**Document extract**
##############################
For youngsters, savings bonds serve as an accessible introduction to the finer points of the financial world. Bonds allow parents to save a little money up front -- a $50 Series EE bond only costs $25 -- while teaching kids that money saved is money earned, which in turns illustrates the follies of instant gratification. Savings bonds are not the only option, however. Alternative forms of savings cater to kids with varying levels of financial understanding.
Kids' Savings Accounts
A savings account for a child serves as a slightly more advanced lesson in finances than a savings bond. Check with your bank, as many banks offer fee-free savings accounts tailored to children. Depending on the bank, you can open a custodial account with your child or your child can have her own account. In either case, the child receives monthly statements, teaching her the benefits of interest as her money creates money. Some banks even offer small rewards for deposits, such as stickers.
Rather than presenting a radically dissimilar substitute, I-bonds offer a modest alternative to traditional savings bonds. Unlike traditional bonds, you can't buy I-bonds at half of their face value. However, these bonds come with inflation protection, which means their interest rate continues to increase with inflation over the course of 30 years. Like traditional bonds, I-bonds serve as great gifts or as an investment for education.
##############################
**Stated exercise A**
Lay out every line of the listing as a numbered list, skipping blank lines and leaving the pictures out of your answer.
**Stated exercise B**
Pick up the text on savings options for children and keep writing after its final sentence.

**Raw records**
##############################
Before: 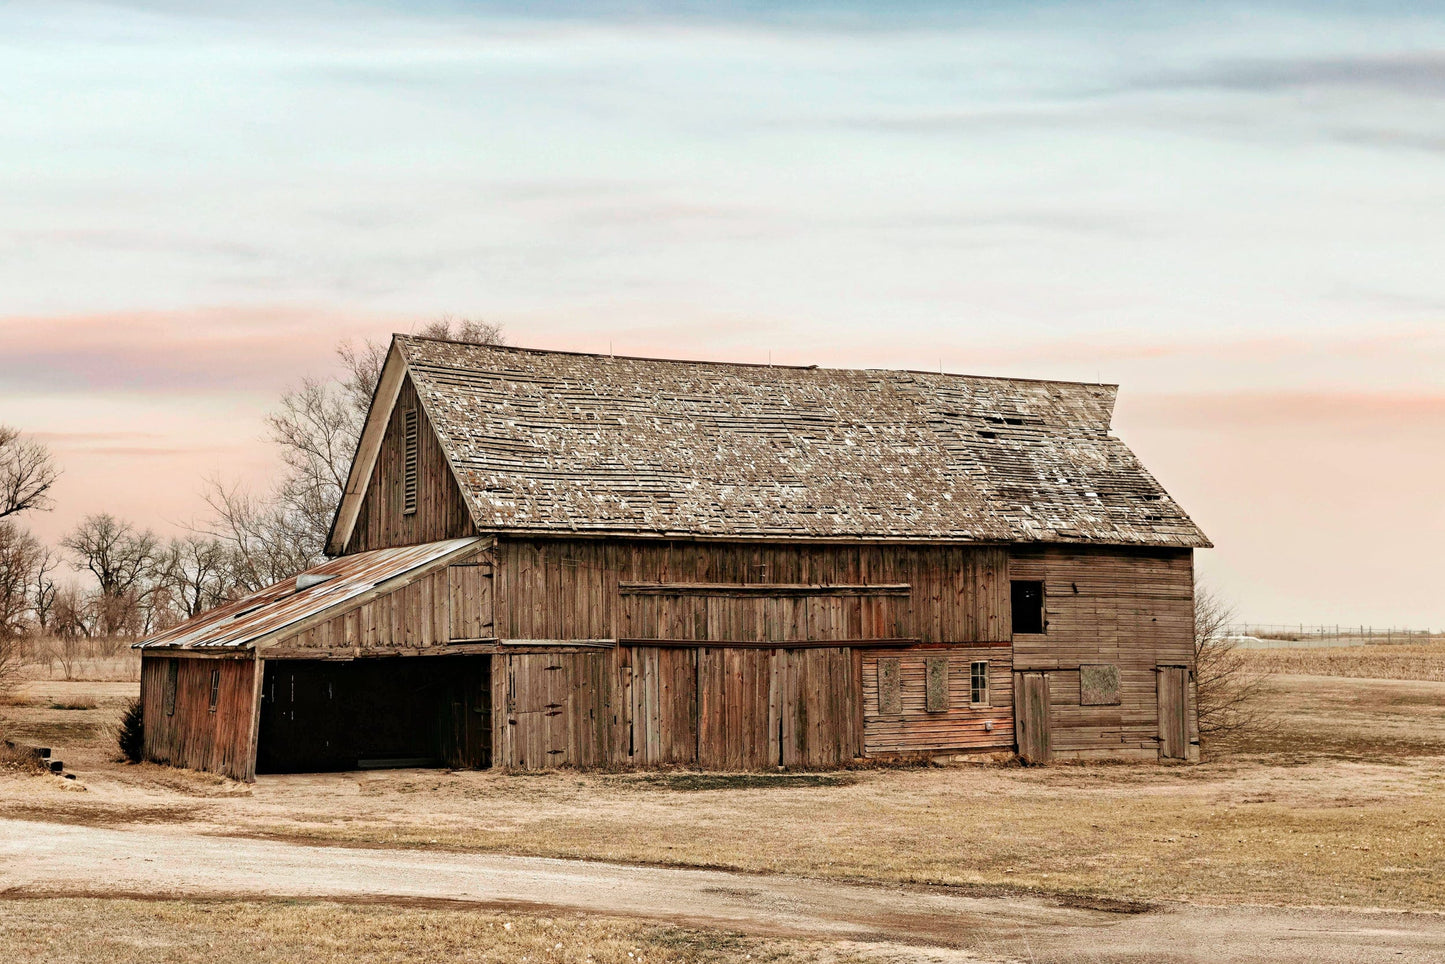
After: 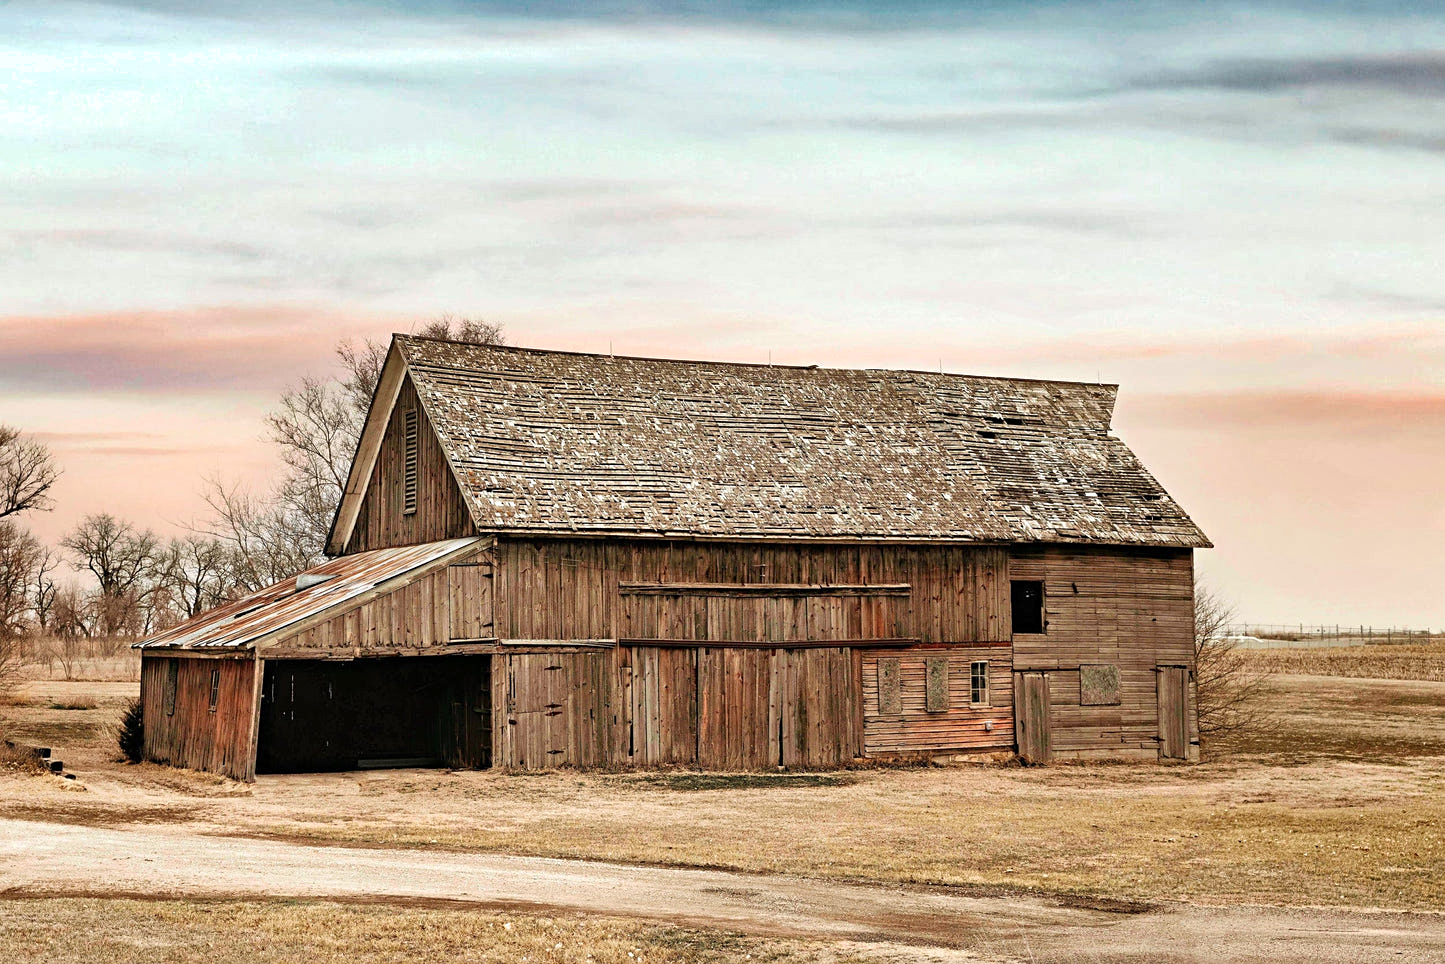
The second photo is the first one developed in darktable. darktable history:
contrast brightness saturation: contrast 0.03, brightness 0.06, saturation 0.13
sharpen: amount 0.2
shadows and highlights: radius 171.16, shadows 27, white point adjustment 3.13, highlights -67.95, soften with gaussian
##############################
**Response A**
1. Before: 
2. After: 
3. The second photo is the first one developed in darktable. darktable history:
4. contrast brightness saturation: contrast 0.03, brightness 0.06, saturation 0.13
5. sharpen: amount 0.2
6. shadows and highlights: radius 171.16, shadows 27, white point adjustment 3.13, highlights -67.95, soften with gaussian

**Response B**
The Old Fashioned Way
Piggy banks and savings jars still have merit in an increasingly technological world. These accessible savings methods physically illustrate the process of saving money and help foster patience in financial matters. Reward your child's chores with small dollar amounts and ask her to put some of her earnings in a savings jar. Come up with a purpose for the savings to give your child a goal to aspire to. To encourage her to save, offer to match a portion of what she saves once she reaches a certain goal.
Kids with an advanced maturity level can learn more from advanced forms of savings. Money market deposit accounts (MMAs) work like a combination of a savings account and an I-bond, as they benefit from rising interest rates but do not have a minimum holding period. Fee-free DRIP stocks, available from online brokers, serve as an accessible way to introduce future brokers to the market. Many DRIP stocks are commission free and available for as little as $10 a share.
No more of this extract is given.